A reação é imediata: pegam pedras para atirar nEle.
Isso mostra que Seus adversários percebem na declaração de Jesus uma afirmação que consideram blasfema. O conflito que começou com perguntas acerca de Sua identidade termina em uma tentativa de matá-Lo.
No entanto, não conseguem fazê-lo. Jesus sai do templo sem que possam detê-Lo.
Mais uma vez, a oposição contra Ele não determina o momento de Sua morte. Sua missão continuará até o momento estabelecido.
Implicações
- Jesus recebe Sua glória do Pai: as acusações humanas não determinam Sua verdadeira identidade.
- Guardar a palavra de Jesus conduz à vida: a morte física não tem a palavra definitiva sobre aqueles que recebem a vida que Ele dá.
- Abraão esperava com alegria o cumprimento que chega em Cristo: o patriarca não se opõe a Jesus, mas aponta para Ele.
- Jesus existia antes de Abraão: Sua existência não começa com Seu nascimento humano.
- «Eu Sou» revela que Jesus é Deus: a culminação do diálogo vai muito além de afirmar simplesmente que Ele existia antes de Abraão.
Aplicações
- Guarde a palavra de Cristo: recebê-la e permanecer nela está ligado à vida que Ele dá.

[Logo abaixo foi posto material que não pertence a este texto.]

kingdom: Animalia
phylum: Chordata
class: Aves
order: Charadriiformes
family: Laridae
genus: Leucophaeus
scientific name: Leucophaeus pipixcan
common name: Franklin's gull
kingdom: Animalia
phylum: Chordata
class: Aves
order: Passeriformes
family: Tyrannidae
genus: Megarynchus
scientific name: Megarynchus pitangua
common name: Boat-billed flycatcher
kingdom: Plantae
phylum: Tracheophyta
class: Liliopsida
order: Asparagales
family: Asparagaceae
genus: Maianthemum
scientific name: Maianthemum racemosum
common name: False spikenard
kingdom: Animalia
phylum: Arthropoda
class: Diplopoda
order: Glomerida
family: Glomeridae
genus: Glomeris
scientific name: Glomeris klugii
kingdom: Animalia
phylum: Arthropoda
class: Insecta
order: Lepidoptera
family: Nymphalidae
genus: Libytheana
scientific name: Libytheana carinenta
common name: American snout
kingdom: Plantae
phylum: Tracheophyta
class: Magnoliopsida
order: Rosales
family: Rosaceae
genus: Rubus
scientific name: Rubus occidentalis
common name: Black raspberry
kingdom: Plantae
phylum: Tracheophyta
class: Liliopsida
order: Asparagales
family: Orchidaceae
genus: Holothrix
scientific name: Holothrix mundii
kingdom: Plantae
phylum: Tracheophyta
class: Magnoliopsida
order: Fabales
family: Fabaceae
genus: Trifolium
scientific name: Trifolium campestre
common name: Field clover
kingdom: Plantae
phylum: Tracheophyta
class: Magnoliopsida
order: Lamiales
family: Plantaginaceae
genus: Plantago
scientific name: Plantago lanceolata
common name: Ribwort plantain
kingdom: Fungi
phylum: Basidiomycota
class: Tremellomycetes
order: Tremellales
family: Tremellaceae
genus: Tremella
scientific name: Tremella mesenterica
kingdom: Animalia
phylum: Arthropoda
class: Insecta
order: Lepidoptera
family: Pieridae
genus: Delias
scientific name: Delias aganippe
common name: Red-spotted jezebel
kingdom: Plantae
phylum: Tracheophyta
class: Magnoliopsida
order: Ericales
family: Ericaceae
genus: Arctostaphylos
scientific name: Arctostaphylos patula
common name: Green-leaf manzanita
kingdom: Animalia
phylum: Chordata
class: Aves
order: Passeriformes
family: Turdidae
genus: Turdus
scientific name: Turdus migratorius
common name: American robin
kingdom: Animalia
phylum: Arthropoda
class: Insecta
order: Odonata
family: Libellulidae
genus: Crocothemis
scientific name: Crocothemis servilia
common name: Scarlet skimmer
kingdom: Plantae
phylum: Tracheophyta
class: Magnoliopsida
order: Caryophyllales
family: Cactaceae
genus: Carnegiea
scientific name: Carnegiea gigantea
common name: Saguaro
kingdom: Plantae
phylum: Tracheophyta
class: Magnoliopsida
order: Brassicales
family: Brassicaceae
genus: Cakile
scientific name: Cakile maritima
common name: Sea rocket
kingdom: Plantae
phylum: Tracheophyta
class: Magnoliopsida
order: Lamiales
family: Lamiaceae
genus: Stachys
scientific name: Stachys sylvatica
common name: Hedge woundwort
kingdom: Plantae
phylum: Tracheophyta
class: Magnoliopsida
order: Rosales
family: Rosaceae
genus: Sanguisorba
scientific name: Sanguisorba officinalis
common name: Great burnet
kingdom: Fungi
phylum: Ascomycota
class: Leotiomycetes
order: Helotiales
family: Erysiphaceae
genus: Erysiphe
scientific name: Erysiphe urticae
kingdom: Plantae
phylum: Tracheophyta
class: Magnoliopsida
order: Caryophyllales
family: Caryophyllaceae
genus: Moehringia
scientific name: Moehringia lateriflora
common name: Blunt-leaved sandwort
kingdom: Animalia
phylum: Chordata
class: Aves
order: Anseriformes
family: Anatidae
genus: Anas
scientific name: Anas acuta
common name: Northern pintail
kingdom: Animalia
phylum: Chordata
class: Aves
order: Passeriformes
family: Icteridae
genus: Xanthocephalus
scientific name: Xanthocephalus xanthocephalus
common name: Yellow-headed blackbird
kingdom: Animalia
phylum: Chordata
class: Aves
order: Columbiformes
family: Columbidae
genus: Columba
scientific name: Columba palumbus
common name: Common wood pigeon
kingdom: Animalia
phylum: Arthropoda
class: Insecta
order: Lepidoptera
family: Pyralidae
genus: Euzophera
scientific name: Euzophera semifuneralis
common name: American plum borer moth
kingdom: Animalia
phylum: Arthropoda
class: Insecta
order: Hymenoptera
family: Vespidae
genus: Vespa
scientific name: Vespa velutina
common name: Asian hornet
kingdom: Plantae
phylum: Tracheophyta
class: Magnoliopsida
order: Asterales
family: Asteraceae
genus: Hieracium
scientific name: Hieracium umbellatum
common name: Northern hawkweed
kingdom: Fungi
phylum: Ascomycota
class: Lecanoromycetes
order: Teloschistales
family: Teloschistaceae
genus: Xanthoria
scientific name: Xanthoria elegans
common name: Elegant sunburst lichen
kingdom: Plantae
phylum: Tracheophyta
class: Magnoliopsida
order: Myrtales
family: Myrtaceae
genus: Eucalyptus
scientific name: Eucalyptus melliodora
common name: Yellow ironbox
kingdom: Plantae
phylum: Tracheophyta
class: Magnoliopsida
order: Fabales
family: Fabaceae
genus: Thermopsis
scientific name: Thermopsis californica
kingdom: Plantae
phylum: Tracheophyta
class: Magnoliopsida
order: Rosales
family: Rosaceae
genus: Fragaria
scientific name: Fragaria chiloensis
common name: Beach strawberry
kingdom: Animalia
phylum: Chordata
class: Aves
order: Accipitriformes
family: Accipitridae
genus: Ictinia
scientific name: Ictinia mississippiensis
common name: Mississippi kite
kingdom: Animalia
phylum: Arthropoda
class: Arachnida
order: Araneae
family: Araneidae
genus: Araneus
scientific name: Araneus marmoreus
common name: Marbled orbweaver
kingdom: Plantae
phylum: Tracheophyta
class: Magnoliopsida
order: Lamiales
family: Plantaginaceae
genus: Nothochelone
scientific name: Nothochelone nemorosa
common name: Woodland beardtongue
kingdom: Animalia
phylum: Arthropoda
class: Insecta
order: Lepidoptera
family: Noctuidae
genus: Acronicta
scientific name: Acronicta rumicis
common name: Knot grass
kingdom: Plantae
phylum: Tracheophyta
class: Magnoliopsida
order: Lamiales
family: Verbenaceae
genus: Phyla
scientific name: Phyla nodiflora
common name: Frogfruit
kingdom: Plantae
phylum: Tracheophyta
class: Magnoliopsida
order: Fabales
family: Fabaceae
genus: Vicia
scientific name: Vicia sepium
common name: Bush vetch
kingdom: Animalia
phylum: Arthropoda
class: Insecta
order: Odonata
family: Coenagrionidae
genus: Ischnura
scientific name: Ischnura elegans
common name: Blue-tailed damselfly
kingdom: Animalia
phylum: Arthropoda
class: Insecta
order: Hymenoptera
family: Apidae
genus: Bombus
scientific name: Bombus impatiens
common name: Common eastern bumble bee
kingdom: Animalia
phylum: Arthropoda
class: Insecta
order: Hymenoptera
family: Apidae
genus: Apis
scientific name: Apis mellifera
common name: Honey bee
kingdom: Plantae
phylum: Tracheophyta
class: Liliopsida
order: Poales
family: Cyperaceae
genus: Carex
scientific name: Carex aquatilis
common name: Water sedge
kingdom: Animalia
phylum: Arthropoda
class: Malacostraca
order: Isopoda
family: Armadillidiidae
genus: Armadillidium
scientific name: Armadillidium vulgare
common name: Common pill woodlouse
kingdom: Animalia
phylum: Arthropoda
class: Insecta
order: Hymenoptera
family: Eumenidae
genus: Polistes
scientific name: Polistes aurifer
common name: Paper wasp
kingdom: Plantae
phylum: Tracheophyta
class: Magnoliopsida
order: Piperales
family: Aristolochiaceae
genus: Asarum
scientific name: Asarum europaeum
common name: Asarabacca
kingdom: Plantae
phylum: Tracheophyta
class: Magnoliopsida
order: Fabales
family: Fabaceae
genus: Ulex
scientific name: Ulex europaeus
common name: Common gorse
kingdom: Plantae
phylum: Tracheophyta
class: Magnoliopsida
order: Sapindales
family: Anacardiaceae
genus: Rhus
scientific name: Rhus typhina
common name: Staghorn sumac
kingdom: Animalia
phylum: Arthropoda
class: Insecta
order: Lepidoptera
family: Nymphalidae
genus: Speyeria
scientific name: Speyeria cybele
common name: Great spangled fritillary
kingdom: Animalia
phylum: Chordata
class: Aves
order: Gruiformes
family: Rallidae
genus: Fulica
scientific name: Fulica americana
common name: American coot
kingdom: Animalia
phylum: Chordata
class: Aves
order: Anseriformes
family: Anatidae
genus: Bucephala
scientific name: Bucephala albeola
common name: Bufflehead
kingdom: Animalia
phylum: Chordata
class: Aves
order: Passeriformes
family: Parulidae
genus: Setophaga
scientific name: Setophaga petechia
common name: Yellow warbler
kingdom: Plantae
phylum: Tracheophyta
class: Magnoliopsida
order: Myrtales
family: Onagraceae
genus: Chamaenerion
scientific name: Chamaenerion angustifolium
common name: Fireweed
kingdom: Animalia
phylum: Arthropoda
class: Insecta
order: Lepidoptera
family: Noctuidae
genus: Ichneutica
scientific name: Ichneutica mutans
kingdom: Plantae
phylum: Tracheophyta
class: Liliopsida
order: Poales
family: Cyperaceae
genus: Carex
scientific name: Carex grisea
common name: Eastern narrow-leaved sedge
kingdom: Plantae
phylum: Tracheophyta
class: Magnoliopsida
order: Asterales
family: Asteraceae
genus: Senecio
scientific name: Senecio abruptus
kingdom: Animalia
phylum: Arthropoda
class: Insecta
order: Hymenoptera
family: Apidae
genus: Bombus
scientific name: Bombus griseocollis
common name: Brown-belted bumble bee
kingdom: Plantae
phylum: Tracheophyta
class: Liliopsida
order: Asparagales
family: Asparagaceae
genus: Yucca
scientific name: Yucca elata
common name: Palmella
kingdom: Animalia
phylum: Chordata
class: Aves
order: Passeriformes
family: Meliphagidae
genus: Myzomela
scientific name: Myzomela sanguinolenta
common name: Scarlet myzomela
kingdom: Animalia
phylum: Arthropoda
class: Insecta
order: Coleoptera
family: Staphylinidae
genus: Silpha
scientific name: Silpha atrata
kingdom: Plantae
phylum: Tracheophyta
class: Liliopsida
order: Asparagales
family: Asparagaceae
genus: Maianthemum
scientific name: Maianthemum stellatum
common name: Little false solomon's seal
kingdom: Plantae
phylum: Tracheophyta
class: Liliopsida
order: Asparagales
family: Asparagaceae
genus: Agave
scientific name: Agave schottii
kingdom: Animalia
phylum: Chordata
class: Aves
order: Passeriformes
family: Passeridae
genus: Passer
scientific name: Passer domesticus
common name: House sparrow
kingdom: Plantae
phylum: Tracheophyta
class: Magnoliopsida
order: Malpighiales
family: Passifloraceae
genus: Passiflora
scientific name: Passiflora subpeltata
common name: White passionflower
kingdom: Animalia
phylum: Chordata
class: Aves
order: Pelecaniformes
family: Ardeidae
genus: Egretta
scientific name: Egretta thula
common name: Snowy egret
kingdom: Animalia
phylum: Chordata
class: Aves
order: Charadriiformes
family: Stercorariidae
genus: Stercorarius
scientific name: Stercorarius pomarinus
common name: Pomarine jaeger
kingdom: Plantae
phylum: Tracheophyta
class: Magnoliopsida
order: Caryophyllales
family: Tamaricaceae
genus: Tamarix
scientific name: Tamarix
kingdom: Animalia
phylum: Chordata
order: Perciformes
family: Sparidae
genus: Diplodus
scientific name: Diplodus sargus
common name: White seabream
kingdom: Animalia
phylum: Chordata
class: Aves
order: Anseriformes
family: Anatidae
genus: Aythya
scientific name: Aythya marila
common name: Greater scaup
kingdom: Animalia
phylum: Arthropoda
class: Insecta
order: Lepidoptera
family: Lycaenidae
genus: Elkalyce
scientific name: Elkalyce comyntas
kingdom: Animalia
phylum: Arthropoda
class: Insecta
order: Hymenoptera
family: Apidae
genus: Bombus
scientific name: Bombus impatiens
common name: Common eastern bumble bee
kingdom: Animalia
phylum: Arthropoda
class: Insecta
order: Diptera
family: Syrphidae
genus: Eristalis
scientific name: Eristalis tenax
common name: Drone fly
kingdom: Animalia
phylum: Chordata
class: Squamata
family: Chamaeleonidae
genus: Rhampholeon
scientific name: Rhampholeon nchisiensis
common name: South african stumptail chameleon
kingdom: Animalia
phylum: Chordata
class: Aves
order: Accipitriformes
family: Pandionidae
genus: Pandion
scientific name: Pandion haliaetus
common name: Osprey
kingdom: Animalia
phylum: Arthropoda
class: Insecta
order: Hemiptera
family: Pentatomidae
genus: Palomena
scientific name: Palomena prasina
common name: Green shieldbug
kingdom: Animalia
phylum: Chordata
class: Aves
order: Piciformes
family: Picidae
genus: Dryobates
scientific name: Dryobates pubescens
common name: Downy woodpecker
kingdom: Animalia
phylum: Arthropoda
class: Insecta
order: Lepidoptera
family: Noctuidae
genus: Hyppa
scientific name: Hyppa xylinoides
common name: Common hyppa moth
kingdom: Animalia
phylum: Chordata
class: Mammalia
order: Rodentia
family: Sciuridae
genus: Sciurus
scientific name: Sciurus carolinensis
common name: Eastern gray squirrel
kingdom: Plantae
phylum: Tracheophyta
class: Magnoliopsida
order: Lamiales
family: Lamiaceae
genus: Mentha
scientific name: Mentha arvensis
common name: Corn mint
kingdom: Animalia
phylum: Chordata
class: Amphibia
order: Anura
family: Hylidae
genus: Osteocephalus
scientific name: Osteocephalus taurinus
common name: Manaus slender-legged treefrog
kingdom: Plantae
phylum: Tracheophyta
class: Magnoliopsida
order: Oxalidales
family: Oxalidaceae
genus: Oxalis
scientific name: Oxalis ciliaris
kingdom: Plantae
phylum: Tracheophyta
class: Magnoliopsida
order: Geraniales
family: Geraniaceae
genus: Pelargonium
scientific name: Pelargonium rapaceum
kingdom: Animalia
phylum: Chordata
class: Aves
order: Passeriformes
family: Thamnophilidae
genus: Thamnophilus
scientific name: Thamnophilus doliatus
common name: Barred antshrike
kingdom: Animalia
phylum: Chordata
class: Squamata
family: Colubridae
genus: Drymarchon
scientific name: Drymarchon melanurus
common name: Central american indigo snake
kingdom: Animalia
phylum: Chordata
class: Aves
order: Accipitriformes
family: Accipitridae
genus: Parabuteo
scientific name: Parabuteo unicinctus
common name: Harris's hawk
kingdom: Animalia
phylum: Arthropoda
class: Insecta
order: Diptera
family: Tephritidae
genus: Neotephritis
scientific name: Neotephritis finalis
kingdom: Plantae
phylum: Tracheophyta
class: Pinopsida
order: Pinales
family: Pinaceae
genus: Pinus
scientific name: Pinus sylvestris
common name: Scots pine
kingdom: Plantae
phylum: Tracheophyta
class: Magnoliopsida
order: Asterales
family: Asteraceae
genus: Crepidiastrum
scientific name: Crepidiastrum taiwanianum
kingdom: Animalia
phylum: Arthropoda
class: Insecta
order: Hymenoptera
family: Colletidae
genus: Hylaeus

- Não permita que uma tradição religiosa o impeça de reconhecer Jesus: Seus adversários apelavam a Abraão enquanto rejeitavam Aquele que Abraão esperava.
- Reconheça Jesus por quem Ele realmente é: não O reduza a um mestre, profeta ou figura histórica.
- Não meça a verdade pela reação da maioria: Jesus foi desonrado precisamente enquanto dizia a verdade acerca de Si mesmo.
- Honre o Filho como Aquele a quem o Pai glorifica: receber verdadeiramente o Pai implica receber também o Filho.
Resumo
Em João 8:48–59, os adversários de Jesus respondem às Suas palavras insultando-O e acusando-O de ter demônio. Jesus afirma que, longe de estar afastado de Deus, honra o Pai, e é o Pai quem O glorifica. Depois promete que quem guarda Sua palavra não ficará sob o poder definitivo da morte. Quando Seus ouvintes perguntam se Ele alega ser maior que Abraão, Jesus responde mostrando que o próprio Abraão exultou ao ver Seu dia. Finalmente declara: «antes que Abraão existisse, Eu Sou». Com essas palavras, Jesus não apenas afirma existir antes de Abraão, mas utiliza novamente a linguagem de “Eu Sou” para revelar que Ele é Deus. Seus adversários respondem pegando pedras para atirar nEle, levando a rejeição de Suas palavras até a tentativa de matá-Lo.
Oração
Nosso Pai, nós Te damos graças porque em Jesus Cristo revelaste com clareza a identidade de Teu Filho.
Obrigado porque Ele traz uma vida sobre a qual a morte não tem a palavra definitiva e porque as promessas que Abraão esperava encontram em Cristo seu cumprimento.
Ajuda-nos a guardar Sua palavra, receber a verdade que Ele revelou e não permitir que nossas tradições ou ideias nos impeçam de reconhecer quem Jesus realmente é.
Dá-nos um coração disposto a honrar o Filho a quem Tu glorificas e a viver confiando na vida que Ele dá.
Nós Te pedimos isso em nome de nosso Senhor Jesus Cristo. Amém.